Publication: Spinal Foramen Dimensions During Neck Motion
Yeni YN, Baumer T, Oravec D, Basheer A, McDonald CP, Bey MJ, Bartol SW, Chang V. Dynamic foraminal dimensions during neck extension and rotation in fusion and artificial disc replacement: an observational study. Spine J. 2018 Apr;18(4):575-583
BACKGROUND: Changes in the dimensions of the cervical neural foramina (CNF) are considered to be a key factor in nerve root compression and development of cervical radiculopathy. However, to what extent foraminal geometry differs between patients who underwent anterior cervical discectomy and fusion (ACDF) and those who underwent total disc arthroplasty with an artificial disc (AD) during physiological motion is largely unknown.
PURPOSE: The objective of this study is to compare CNF dimensions during physiological neck motion between ACDF and AD.
STUDY DESIGN/SETTING: This is a retrospective comparative analysis of prospectively collected, consecutive, non-randomized series of patients at a single institution.
PATIENT SAMPLE: A total of 16 single-level C5-C6 ACDF (4 males, 12 females; 28-71 years) and 7 single-level C5-C6 cervical arthroplasty patients (3 males, 4 females; 38-57 years), at least 12 months after surgery (23.6±6.8 months) were included.

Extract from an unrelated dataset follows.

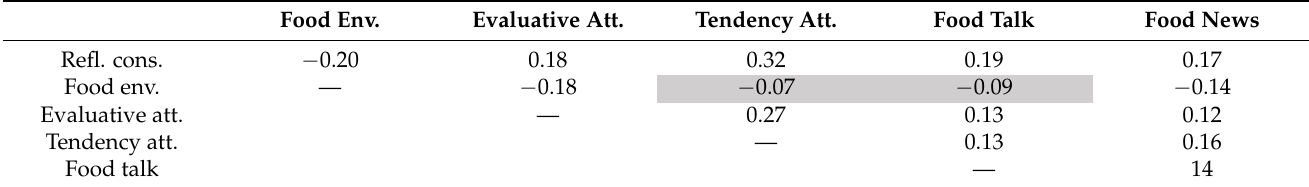
Table 3. Partial Correlations among Model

OUTCOME MEASURES: Patient demographics, preoperative magnetic resonance imaging (MRI)-based measurements of cervical spine degeneration, and 2-year postoperative measurements of dynamic foraminal geometry were the outcome measures.

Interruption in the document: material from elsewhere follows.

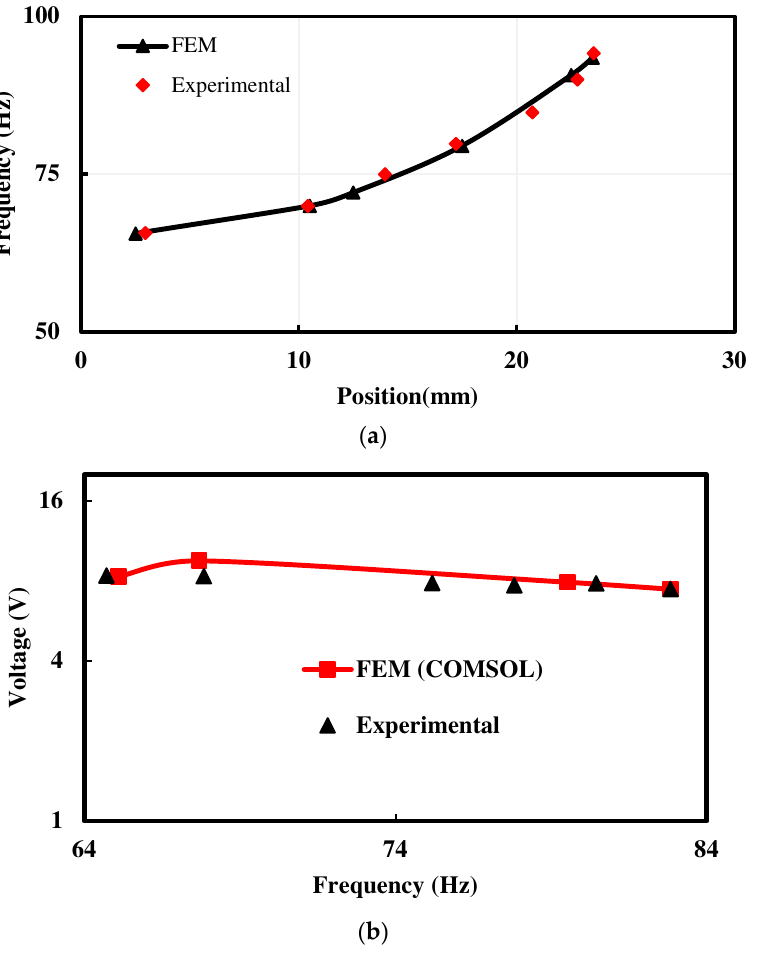
Figure 4. Comparison of the FEM COMSOL model results and the experimental results of refer- ence [43]. ( a ) frequency position relation, ( b ) voltage frequency relation.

METHODS: Biplane X-ray images were acquired during axial neck rotation and neck extension. A computed tomography scan was also acquired from C3 to the first thoracic vertebrae. The subaxial cervical vertebrae (C3-C7) were reconstructed into three-dimensional (3D) bone models for use with model-based tracking. Foraminal height (FH) was calculated as the 3D distance between the superior point of the inferior pedicle and the inferior point of the superior pedicle using custom software. Foraminal width (FW) was similarly calculated as the 3D distance between the anterolateral aspect of the superior vertebral body inferior notch and the posterolateral aspect of the inferior vertebral body superior notch. Dynamic foraminal dimensions were quantified as the minimum (FH.Min, FW.Min), the range (FH.Range, FW.Range), and the median (FH.Med, FW.Med) of each trial and then averaged over trials. Mixed model analysis of variance framework was used to examine the differences between ACDF and AD groups. The initial severity of disc degeneration as determined from preoperative MRI images was introduced as covariates in the models.

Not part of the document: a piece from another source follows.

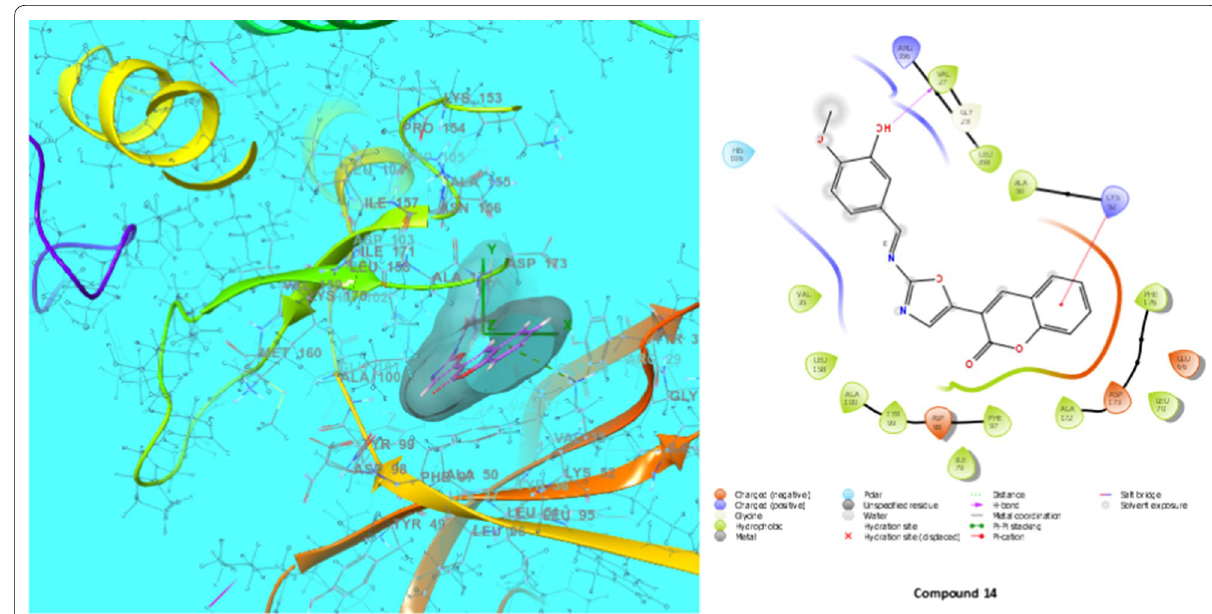
Fig. 6 Interaction of compound 14 and 5-fluorouracil within the active pocket of cdk-8 protein and interacting amino acid in 2D view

RESULTS: At the operated level (C5-C6), FH.Med and FH.Range were smaller in ACDF than in AD during axial rotation and neck extension (p<.003 to p<.05). At the superior adjacent level (C4-C5), no significant difference was found. At the inferior adjacent level (C6-C7), FW.Range was greater in ACDF than in AD during axial rotation and extension (p<.05). At the non-adjacent level (C3-C4), FW.Range was greater in ACDF than in AD during extension (p<.008).
CONCLUSIONS: This study demonstrated decreases in foraminal dimensions and their range for ACDF compared with AD at the operated level. In contrast, it demonstrated increases in the range of foraminal dimensions during motion for ACDF compared with AD at the non-operated segments. Together, these data support the notion that increased mobility at the non-operated segments after ACDF may contribute to a greater risk for adjacent segment degeneration. Because of the significant presence of range variables in the findings, the current data also indicate that a dynamic evaluation is likely more appropriate for evaluation of the differences in foramina between ACDF and AD than a static evaluation.